Wed Jun 24 03:25:26 EDT 2009

On 23/06/09 20:28, Markus GRASS wrote:
> Paolo Cavallini wrote:
>> Markus GRASS ha scritto:
>>   
>>> What to do now? Leave it all in memory as in grass6, build in memory
>>> then write out (risk of running out of memory on massive datasets), or
>>> keep it always in file? I'll not commit any time soon (also waiting for
>>> the lib/raster commotion to settle down), I need feedback on how to
>>> proceed or if I should forget about it.
>>>     
>> I think advice from Radim would be very useful here.
>> All the best.
>>   
> OK, let me rephrase. I think I have two alternatives to the current
> implementation of the vector spatial index and would like to know if
> grass7 should get 1) faster vector display and lower memory consumption
> at the cost of (sometimes) slower vector processing [1], 2) faster
> vector display, a similar speed in vector processing but keep the risk
> of running out of memory when processing large datasets, or 3) no
> changes to the spatial index. IMHO this should be a general decision of
> the GRASS community, not of one or two developers.

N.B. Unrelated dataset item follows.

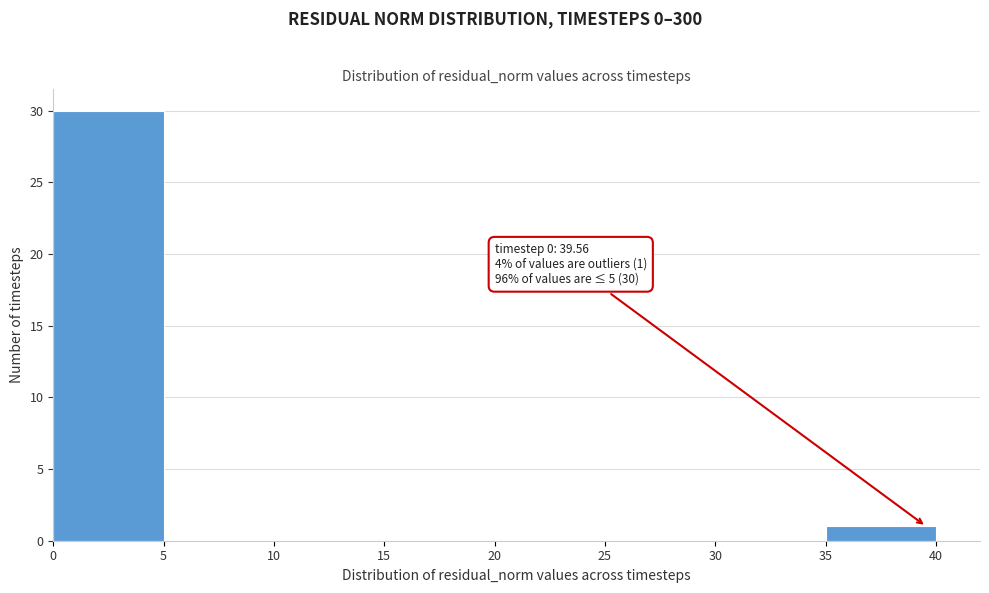

Over which range of the x-axis is the bar tallest?

0 to 5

What size of vector data are we talking about concerning the risk of 
running out of memory ? Would it be possible to implement both 1) and 2) 
with 2) being the default and a flag to switch to 1) for very large 
vectors ?

You wrote:
> Considering that a file based spatial index is only useful for massive
> vectors where memory can become a limiting factor, I hesitate to commit
> to trunk.

Well, I don't know what you call massive, but one of the main problems 
with the memory based index is that currently the spatial index is 
rebuilt for each run of v.what as it is stored no where. This makes 
querying large (e.g. 20-30.000 polygons) _very_ slow when using the GUI 
(which will be the only option in grass7 as xmons have disappeared).

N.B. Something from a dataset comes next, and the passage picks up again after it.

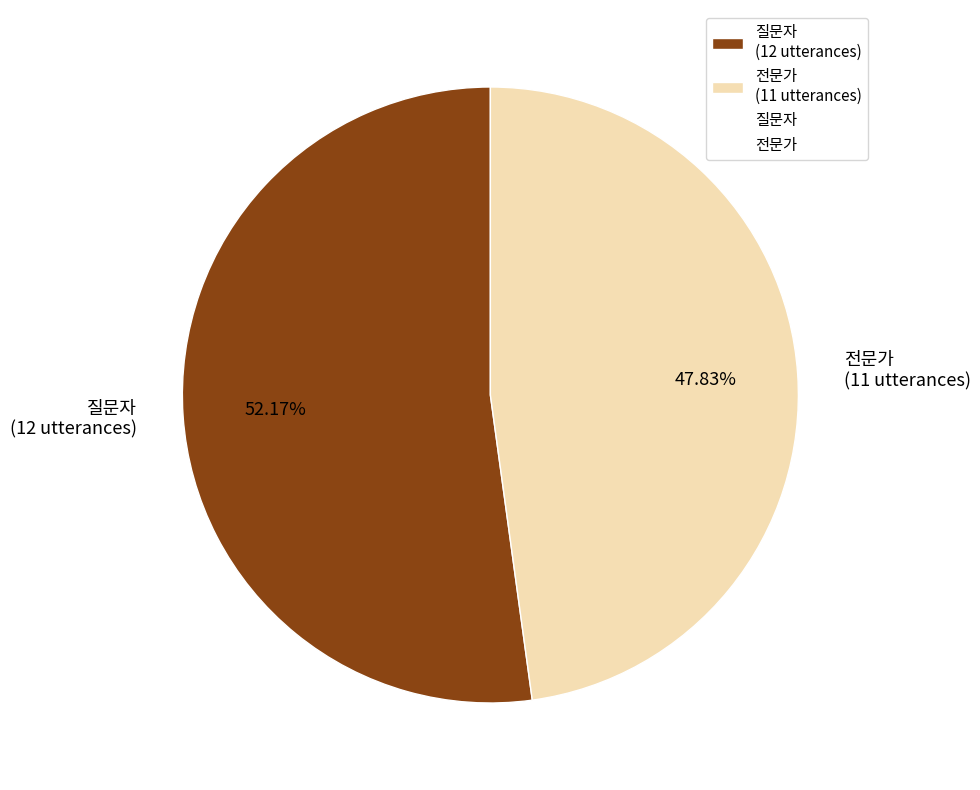

True or false: 전문가 accounts for 37% of the total.

False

I'm not sure I understand everything correctly here, but I have the 
feeling that there are two questions here:

1) Should we have a file-based storage of the spatial index ? This can 
then be read into memory when necessary, which still should be faster 
than rebuilding it each time.

To this I clearly say +1.
The question here is: how to make sure the index is up to date ?

2) Should the entire treatment of the index be file-based, i.e. the 
index is never read into memory, but always accessed via file, with the 
speed penalties you spoke about.

To this I would say, if we can have a file-based, permanent storage of 
the index, but read into memory for treatment, unless a flag says not to 
load it into memory, than this would probably be the ideal, within my 
limited understanding of the issue.

Moritz